Thermal energy is all around you, which makes it a very important concept for any heating and cooling specialist to understand completely. What started out as simple experiments with liquids led to an excellent understanding of the concepts of thermal energy, heat, work, and everything that makes a current day heating and cooling system function properly.
Jump to content:
- Who Discovered It
- How the Joule is Used Today
- What is Thermal Energy?
- The Difference Between Heat and Thermal Energy
- How Heat Works
- Understanding Work and Heat
Who Discovered It
Thermal energy is represented in Joule units today because of James Prescott Joule, the man who discovered that heat is actually an energy type. He was an English physicist, studying relationships between temperature, heat, and work when he made the discovery. During his testing he realized that simply agitating the water mechanically would raise its temperature.
How the Joule is Used Today
Today the joule is used for a variety of calculations that include thermal energy, heat, and work. A single joule is the measurement that represents one newton moving an object one meter. To bring you back to a more familiar concept that’s a bit less scientific, 1,000 joules make up one British thermal unit or Btu, a concept most people who’ve ever purchased a furnace are quite familiar with. Each time that you shop around for the best furnace, or an HVAC professional calculates what type of system you need for your home, you are going off the work done by James Prescott Joule.
What is Thermal Energy?
Thermal energy is actually a type of kinetic energy possessed by different objects. Heat in an object is actually just faster moving molecules. When you heat up a frying pan to cook your eggs in the morning, you’re speeding up the pan’s molecules to make it hot enough to actually cook the egg. The same can be said for just about anything else that gets hot as well. Many heaters work by warming up air, which is making its molecules move faster.

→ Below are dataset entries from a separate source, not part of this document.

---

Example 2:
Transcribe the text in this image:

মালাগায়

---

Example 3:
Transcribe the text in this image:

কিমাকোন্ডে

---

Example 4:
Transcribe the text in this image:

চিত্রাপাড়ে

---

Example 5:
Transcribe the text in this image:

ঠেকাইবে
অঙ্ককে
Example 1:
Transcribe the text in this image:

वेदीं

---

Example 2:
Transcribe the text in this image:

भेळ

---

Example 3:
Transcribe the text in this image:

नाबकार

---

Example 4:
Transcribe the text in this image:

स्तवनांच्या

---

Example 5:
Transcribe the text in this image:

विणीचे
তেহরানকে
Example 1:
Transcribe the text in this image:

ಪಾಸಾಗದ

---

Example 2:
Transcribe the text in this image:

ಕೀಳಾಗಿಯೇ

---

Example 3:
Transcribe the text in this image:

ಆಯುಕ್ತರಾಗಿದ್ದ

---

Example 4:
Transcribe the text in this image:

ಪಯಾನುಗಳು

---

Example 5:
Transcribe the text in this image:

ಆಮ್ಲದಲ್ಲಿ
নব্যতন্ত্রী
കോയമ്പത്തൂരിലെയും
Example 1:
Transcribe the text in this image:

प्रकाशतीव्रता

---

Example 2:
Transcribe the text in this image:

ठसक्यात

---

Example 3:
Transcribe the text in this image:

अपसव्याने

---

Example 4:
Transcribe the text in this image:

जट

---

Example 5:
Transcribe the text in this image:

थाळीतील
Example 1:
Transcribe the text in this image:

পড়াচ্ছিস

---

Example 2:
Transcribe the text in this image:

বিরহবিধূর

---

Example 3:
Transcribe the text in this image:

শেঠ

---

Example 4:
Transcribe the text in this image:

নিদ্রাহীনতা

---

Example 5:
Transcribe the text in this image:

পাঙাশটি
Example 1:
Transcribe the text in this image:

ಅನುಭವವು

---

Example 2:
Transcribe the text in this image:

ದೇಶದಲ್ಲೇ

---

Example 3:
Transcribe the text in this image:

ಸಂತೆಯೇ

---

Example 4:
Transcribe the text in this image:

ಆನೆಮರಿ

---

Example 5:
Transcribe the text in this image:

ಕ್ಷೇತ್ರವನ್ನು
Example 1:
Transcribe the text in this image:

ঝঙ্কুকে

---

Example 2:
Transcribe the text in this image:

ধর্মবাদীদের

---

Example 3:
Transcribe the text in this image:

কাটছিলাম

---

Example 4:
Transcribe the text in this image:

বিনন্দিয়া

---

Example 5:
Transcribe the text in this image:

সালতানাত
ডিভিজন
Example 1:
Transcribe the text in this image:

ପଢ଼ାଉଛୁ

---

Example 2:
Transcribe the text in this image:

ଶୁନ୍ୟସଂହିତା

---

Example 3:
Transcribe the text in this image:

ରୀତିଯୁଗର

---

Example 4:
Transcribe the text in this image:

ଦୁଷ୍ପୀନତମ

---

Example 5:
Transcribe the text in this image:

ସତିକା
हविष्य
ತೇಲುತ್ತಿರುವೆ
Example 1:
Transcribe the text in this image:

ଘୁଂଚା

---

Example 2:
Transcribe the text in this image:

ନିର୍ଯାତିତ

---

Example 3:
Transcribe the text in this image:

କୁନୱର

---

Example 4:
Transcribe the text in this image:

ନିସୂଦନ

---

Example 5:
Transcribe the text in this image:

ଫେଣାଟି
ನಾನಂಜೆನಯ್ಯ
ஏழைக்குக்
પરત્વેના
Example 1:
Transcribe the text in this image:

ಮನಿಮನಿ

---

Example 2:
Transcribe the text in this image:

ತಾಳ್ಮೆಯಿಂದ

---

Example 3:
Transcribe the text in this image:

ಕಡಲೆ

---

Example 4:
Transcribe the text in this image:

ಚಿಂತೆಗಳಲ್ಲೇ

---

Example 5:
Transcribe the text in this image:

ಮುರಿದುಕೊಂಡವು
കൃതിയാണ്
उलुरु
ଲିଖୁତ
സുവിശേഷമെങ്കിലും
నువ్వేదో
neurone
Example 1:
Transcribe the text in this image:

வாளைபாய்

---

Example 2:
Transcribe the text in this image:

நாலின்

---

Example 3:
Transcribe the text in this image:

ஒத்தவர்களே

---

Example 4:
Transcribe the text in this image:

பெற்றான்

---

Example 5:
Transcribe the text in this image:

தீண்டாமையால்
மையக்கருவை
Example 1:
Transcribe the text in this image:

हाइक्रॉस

The Difference Between Heat and Thermal Energy
While thermal energy is the speed an object’s molecules are moving at, heat is actually the transfer of this energy from one object to another. When your stove applies heat to a pan of oil, the thermal energy is being transferred from the stove element to the pan and from the pan to the oil within. Some of the heat is transferred to the air around the stove as well, which is why kitchens seem to warm up so much when you get to cooking.
How Heat Works
If you’ve ever witnessed a mosh pit in progress, you should be able to understand how heat works quite easily. Take, for instance, the stove and pot example once again. The stove element is heated up through the burning of gas and creation of a flame, or through electricity moving through a resistor rapidly. When the element heats up, its molecules start moving back and forth rapidly. They keep bumping into one another and speeding up more and more until you set a pot down on top of the element. Now those molecules start bumping into the pan’s molecules and they start moving faster as a result. The motion from the element molecules continually transfers to the pan’s molecules and the pan’s molecules begin crashing into molecules farther up the pan and against molecules within the pan as well. This is known as conductance and it’s how thermal energy is typically transferred around a home, or most other places for that matter.

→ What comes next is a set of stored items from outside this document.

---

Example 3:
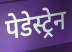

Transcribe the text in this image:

पेडेस्ट्रेन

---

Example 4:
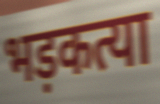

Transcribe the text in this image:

भड़कत्या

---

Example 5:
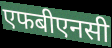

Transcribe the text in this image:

एफबीएनसी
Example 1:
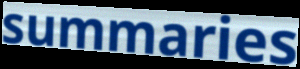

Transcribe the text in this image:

summaries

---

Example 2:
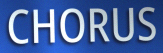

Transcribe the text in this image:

CHORUS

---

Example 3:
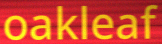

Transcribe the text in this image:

oakleaf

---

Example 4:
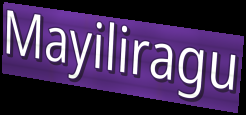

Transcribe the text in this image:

Mayiliragu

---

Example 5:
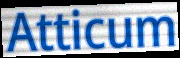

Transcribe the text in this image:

Atticum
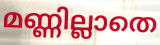
മണ്ണില്ലാതെ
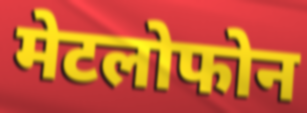
मेटलोफोन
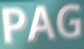
PAG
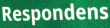
Respondens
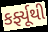
કર્ફ્યૂથી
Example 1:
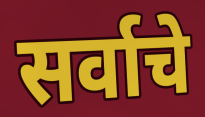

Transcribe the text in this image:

सर्वाचे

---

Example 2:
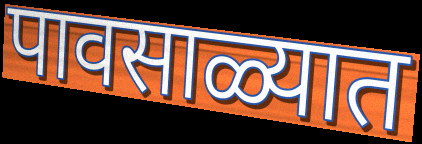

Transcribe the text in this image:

पावसाळ्यात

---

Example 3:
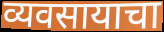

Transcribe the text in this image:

व्यवसायाचा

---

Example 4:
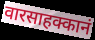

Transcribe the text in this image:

वारसाहक्कानं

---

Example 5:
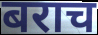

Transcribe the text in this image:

बराच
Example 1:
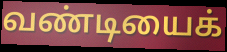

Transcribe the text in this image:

வண்டியைக்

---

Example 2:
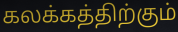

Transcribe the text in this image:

கலக்கத்திற்கும்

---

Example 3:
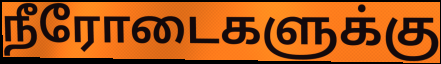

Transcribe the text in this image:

நீரோடைகளுக்கு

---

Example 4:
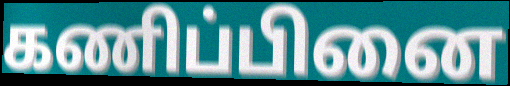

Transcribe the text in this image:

கணிப்பினை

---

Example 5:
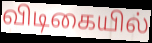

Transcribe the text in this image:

விடிகையில்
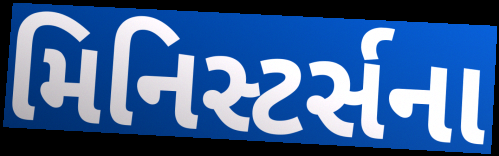
મિનિસ્ટર્સના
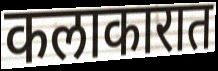
कलाकारात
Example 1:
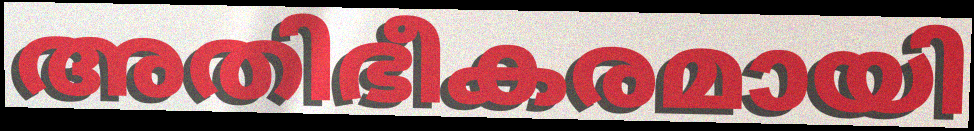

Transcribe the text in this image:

അതിഭീകരമായി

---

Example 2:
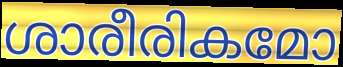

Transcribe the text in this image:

ശാരീരികമോ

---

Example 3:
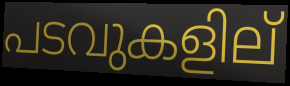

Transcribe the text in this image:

പടവുകളില്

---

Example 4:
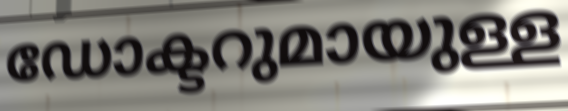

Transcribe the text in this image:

ഡോക്ടറുമായുള്ള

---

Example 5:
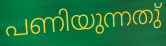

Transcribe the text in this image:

പണിയുന്നതു്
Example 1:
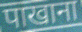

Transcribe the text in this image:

पाखाना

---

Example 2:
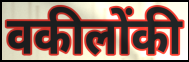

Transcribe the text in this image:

वकीलोंकी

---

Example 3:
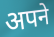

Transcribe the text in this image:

अपने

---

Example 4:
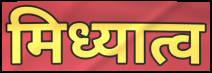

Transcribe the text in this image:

मिध्यात्व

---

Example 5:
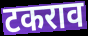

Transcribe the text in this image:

टकराव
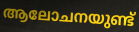
ആലോചനയുണ്ട്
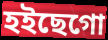
হইছেগো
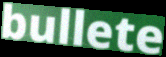
bullete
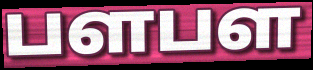
பளபள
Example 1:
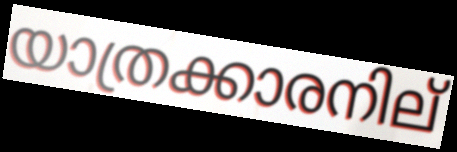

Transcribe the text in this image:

യാത്രക്കാരനില്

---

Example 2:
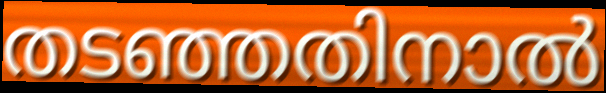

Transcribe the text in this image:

തടഞ്ഞതിനാൽ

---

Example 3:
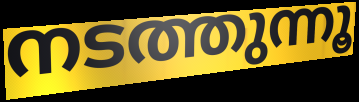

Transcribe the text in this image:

നടത്തുന്നൂ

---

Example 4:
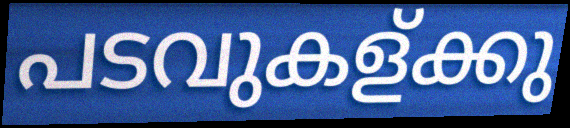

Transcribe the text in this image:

പടവുകള്ക്കു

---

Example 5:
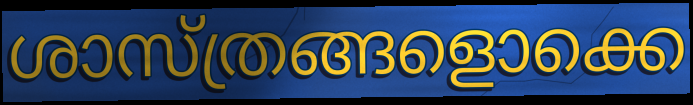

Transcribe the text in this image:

ശാസ്ത്രങ്ങളൊക്കെ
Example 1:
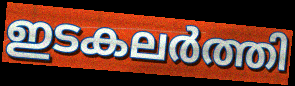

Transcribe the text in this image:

ഇടകലർത്തി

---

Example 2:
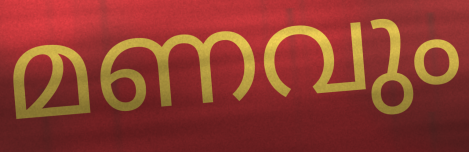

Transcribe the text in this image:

മണവും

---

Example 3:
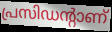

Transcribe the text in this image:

പ്രസിഡന്റാണ്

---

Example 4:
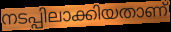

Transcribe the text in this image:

നടപ്പിലാക്കിയതാണ്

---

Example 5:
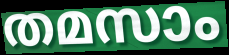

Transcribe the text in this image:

തമസാം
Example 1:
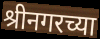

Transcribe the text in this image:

श्रीनगरच्या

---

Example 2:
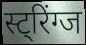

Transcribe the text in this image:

स्ट्रिंग्ज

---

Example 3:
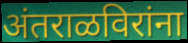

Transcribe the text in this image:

अंतराळविरांना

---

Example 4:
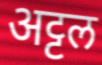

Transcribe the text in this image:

अट्टल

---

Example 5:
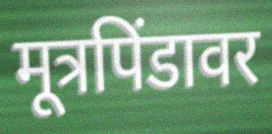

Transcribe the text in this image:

मूत्रपिंडावर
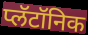
प्लॅटॉनिक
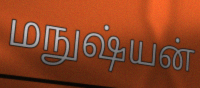
மநுஷ்யன்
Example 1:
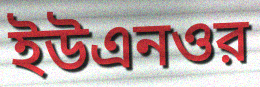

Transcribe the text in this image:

ইউএনওর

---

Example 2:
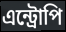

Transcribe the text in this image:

এন্ট্রোপি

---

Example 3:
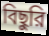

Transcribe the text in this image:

বিছুরি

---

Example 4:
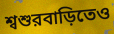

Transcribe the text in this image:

শ্বশুরবাড়িতেও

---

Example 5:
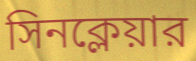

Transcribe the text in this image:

সিনক্লেয়ার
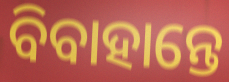
ବିବାହାନ୍ତେ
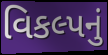
વિકલ્પનું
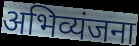
अभिव्यंजना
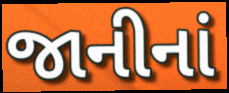
જાનીનાં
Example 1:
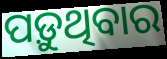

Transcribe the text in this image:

ପଡ଼ୁଥିବାର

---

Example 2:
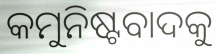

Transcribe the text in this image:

କମୁନିଷ୍ଟବାଦକୁ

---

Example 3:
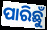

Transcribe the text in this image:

ପାରିଛୁଁ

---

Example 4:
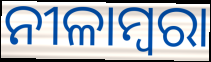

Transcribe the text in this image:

ନୀଳାମ୍ବରା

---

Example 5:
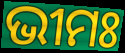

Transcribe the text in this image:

ଭୀମଃ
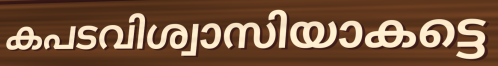
കപടവിശ്വാസിയാകട്ടെ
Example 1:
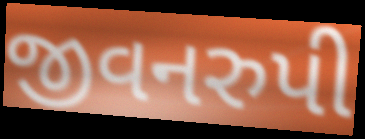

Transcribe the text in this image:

જીવનરુપી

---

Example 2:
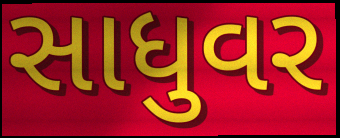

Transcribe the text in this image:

સાધુવર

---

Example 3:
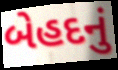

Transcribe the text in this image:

બેહદનું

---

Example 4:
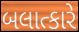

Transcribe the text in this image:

બલાત્કારે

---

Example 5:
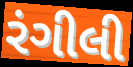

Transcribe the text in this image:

રંગીલી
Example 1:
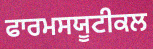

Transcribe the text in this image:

ਫਾਰਮਸਯੂਟੀਕਲ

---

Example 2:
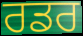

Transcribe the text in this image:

ਰਡਰ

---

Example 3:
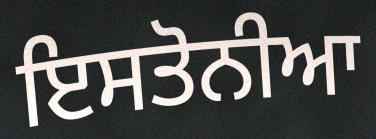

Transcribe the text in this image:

ਇਸਤੋਨੀਆ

Understanding Work and Heat
Although work and heat are related, they’re far from the same thing. They both represent the transfer of energy from one place to another, but heat is this transfer through thermal interaction or molecules colliding into one another and speeding each other up. Work, on the other hand, is the transference of energy through any other means.
The most important thing to know about work and heat is that work can be completely converted into heat, but heat can only be partially converted into work. Think about a steam engine and how it relies on fire to create motion. That’s an example of heat being transferred into work, but as you know steam engines are notoriously inefficient. The internal combustion engine is another example of this—though it’s more efficient, it still uses much more heat energy than it generates work to move the vehicle along.

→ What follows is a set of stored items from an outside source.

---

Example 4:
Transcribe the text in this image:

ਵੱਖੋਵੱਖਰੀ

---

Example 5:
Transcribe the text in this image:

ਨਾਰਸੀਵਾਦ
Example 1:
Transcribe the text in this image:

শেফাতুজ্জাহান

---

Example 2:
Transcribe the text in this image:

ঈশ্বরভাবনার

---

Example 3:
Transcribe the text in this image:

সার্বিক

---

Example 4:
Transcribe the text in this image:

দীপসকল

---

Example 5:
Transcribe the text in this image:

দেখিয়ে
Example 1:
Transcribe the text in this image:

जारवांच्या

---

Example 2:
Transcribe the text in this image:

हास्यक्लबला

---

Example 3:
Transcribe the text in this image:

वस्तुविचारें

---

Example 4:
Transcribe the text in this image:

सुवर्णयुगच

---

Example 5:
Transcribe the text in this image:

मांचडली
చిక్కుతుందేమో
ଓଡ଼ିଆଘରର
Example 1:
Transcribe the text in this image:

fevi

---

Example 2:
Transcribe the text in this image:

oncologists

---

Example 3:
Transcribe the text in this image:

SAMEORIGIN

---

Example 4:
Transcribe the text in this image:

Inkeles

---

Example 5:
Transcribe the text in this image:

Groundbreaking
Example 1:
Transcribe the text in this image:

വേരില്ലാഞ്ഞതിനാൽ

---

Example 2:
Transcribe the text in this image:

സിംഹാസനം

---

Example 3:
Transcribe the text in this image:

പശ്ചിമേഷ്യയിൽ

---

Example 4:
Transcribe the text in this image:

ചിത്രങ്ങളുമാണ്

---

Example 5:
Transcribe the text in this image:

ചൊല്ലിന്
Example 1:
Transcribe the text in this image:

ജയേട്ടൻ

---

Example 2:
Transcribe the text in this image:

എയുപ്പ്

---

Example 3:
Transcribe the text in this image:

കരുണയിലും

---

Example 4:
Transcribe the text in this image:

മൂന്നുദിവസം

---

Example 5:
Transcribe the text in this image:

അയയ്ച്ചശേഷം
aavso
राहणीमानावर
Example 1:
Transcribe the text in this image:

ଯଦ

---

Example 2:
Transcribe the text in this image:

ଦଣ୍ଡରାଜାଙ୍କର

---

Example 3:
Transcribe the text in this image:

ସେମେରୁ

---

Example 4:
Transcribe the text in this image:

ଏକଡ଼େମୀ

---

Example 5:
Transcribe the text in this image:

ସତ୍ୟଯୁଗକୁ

To flip the idea around, a heat pump is an excellent example of work being used to trigger heat. A compressor condenses a refrigerant and a series of expansion chambers allow it to expand strategically. These two mechanics facilitate the transfer of heat from one location to another, which is essentially heat, but done through the mechanical work of the compressor.
When you understand the concept of thermal energy, work, and heat, it makes it much easier to understand how advanced heating systems work, as well, and how engineers can figure out which materials are the best to use for furnaces, ducts, and other important heating components.